Der nächste Film der angeschlagenen Reihe wird über ihre ungewisse Zukunft entscheiden - vor diesem Hintergrund muss er eine Trendwende einleiten.
Das ZDF hat verkündet, wann es zur Rückkehr der inzwischen losen Reihe
«Merz gegen Merz» kommt, die ja früher mal als Serie konzipiert war. Weitergehen wird es mit einem neuen Film der Frier/Herbst-Produktion demnach im nächsten Monat. Konkret der Fall sein wird dies am Donnerstag, 20. August 2026, 20:15 Uhr linear, während der Film im Streaming bereits seit 21. Mai verfügbar ist. Dem Titelzusatz zufolge gehen soll es dann um "Entscheidungen" - und das ist durchaus wörtlich zu nehmen.
Handeln wird es sich bei der Ausstrahlung zunächst nämlich um den letzten noch vorproduzierten Streifen der Reihe. Ob das ZDF danach grünes Licht für eine weitere Produktion von «Merz gegen Merz» geben wird, erscheint nach jetzigem Stand sehr fraglich. Insgesamt interessierte der letzte Teil im Mai linear nämlich nur erschreckend niedrige 1,91 Millionen, die der Produktion eine wahrlich ernüchternde Resonanz von einstelligen 9,5 Prozent Anteil sicherten - ein Negativrekord für die Reihe, die schon mit ihrem vorigen Film (10,8 Prozent gesamt) schwächelte. Diese Klatsche könnte eventuell der Todesstoß für die Marke gewesen sein - soll dieser noch abgewendet werden, wird sich die Marke im August deutlich steigern müssen.

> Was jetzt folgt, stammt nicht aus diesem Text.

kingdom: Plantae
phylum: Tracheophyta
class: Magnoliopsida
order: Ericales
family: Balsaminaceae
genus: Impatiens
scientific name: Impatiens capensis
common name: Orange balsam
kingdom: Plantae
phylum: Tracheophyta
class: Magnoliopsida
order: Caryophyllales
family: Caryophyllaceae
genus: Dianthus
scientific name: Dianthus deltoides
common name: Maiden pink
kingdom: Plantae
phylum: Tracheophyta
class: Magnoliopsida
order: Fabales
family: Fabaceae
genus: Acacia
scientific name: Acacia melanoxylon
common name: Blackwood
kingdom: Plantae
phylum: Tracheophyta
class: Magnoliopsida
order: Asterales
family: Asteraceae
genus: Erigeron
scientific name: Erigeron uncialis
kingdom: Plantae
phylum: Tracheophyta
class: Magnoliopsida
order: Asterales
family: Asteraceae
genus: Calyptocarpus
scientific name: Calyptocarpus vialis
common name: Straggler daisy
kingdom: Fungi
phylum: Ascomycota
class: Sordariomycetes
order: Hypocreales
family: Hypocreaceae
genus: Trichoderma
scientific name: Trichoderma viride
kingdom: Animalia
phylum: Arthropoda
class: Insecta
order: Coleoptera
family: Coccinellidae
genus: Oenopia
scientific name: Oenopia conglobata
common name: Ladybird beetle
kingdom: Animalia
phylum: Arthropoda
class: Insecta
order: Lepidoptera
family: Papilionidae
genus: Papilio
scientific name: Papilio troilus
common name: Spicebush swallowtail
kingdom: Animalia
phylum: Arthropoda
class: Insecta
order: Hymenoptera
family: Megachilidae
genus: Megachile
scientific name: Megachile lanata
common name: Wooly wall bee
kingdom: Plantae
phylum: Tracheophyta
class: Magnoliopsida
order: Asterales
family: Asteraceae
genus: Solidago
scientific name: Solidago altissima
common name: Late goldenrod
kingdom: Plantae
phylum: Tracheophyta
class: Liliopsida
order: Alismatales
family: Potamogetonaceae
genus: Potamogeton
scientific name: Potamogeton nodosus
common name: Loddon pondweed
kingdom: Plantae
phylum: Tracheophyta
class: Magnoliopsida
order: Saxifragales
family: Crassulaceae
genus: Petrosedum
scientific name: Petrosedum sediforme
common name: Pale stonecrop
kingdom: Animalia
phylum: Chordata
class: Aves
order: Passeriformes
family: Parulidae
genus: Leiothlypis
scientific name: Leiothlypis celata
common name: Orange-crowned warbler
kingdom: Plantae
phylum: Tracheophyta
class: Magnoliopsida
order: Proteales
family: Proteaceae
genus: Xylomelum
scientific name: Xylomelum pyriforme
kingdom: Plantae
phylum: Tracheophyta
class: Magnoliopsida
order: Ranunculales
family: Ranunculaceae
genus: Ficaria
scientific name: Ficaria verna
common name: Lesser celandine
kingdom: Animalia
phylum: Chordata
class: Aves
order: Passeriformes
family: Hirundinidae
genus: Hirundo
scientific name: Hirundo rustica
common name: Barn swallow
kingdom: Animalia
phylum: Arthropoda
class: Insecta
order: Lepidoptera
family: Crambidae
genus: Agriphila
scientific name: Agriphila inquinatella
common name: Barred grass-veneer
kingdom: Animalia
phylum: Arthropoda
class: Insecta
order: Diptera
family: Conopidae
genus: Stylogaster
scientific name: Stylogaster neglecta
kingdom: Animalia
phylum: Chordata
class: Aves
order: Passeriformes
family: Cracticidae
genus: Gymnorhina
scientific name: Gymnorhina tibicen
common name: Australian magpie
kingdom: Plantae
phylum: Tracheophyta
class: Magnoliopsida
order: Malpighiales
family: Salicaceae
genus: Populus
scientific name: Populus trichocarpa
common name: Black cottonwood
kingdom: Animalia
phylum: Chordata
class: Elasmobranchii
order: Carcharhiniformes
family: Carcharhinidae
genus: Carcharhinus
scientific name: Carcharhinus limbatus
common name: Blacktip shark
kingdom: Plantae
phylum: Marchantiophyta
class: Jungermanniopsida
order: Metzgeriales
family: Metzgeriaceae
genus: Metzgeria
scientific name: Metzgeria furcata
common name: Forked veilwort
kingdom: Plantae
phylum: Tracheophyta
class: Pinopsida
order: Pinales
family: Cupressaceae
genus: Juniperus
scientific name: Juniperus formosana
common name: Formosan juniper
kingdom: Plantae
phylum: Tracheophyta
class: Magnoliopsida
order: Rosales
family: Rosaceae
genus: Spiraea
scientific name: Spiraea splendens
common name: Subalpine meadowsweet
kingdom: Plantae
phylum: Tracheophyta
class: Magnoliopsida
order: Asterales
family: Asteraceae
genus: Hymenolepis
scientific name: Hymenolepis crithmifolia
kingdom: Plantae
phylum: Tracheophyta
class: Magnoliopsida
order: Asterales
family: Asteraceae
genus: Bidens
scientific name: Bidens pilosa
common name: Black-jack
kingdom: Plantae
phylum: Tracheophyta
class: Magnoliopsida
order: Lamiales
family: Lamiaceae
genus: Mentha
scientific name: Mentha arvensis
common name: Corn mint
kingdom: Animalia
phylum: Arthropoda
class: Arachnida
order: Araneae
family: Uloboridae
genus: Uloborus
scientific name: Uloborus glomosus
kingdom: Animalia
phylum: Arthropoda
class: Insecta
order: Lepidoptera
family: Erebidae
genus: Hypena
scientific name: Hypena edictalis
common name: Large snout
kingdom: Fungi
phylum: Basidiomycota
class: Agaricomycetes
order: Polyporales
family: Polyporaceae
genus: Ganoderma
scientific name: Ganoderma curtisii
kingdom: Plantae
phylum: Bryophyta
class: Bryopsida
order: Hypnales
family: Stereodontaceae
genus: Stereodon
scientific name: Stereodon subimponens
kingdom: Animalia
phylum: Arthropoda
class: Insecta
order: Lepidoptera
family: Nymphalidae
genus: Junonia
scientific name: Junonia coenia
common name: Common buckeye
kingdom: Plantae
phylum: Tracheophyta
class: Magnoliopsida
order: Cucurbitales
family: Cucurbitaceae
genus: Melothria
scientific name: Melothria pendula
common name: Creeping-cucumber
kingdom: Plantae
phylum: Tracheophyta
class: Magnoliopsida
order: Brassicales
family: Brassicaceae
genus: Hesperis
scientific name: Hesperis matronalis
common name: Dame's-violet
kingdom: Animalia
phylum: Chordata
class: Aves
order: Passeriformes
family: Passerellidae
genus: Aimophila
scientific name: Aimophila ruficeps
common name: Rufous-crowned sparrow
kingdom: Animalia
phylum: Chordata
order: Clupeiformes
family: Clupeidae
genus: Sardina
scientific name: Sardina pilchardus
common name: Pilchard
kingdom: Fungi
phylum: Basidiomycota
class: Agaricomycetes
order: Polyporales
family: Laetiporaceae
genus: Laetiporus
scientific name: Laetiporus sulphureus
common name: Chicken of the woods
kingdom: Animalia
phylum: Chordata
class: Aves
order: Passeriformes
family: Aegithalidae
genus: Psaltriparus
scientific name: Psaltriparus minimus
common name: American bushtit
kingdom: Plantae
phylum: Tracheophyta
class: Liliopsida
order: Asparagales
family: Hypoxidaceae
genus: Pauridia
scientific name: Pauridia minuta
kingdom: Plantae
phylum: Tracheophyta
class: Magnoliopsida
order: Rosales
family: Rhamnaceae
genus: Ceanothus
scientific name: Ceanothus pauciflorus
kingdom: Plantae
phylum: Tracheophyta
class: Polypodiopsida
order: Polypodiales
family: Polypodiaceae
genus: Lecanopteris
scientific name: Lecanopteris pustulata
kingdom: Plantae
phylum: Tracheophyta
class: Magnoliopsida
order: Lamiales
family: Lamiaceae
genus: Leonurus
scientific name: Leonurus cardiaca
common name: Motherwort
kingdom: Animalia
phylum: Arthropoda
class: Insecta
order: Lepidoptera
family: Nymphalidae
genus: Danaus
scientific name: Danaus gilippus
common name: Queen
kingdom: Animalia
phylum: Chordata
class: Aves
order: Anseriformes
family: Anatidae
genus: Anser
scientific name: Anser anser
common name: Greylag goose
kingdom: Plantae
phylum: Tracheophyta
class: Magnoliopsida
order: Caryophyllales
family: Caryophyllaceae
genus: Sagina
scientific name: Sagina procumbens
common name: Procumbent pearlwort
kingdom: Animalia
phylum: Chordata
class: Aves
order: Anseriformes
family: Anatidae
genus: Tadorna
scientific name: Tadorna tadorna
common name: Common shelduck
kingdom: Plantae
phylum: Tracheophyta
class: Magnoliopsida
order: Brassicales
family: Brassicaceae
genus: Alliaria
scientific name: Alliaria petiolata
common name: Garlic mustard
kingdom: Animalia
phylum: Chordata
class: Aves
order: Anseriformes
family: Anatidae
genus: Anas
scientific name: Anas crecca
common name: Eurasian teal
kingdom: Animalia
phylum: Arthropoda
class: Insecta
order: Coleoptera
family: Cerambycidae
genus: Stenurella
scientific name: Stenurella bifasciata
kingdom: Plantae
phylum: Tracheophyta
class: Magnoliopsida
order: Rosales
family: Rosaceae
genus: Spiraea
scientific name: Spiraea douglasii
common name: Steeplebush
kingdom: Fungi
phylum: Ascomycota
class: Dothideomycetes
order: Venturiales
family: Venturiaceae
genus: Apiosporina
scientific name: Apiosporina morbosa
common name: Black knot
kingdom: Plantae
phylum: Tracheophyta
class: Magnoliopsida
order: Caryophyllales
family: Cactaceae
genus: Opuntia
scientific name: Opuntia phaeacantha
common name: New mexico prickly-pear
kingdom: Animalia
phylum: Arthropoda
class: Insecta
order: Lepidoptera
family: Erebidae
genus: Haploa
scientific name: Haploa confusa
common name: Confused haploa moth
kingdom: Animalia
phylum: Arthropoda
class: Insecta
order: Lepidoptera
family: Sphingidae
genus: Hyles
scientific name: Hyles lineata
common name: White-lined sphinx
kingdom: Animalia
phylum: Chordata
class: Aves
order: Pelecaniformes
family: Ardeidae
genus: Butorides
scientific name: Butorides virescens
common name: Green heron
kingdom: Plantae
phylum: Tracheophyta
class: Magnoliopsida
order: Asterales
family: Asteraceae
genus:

Versucht werden soll es mit folgendem Inhalt: Als ihre Mutter plötzlich ihre Verlobung mit einer Frau plant, stolpern Anne und Erik Merz in ein Chaos aus Käsebuffets, Schokobrunnen und alten Gefühlen. Die Verlobungspläne lösen eine Kettenreaktion aus: Noch-Ehemann Ludwig haut ab und Anne und Erik geraten in alte Muster. Als klar wird, dass Ludwig sich einsam fühlte und seine letzte Reise antreten will, begibt sich die ganze Familie Merz auf einen Roadtrip.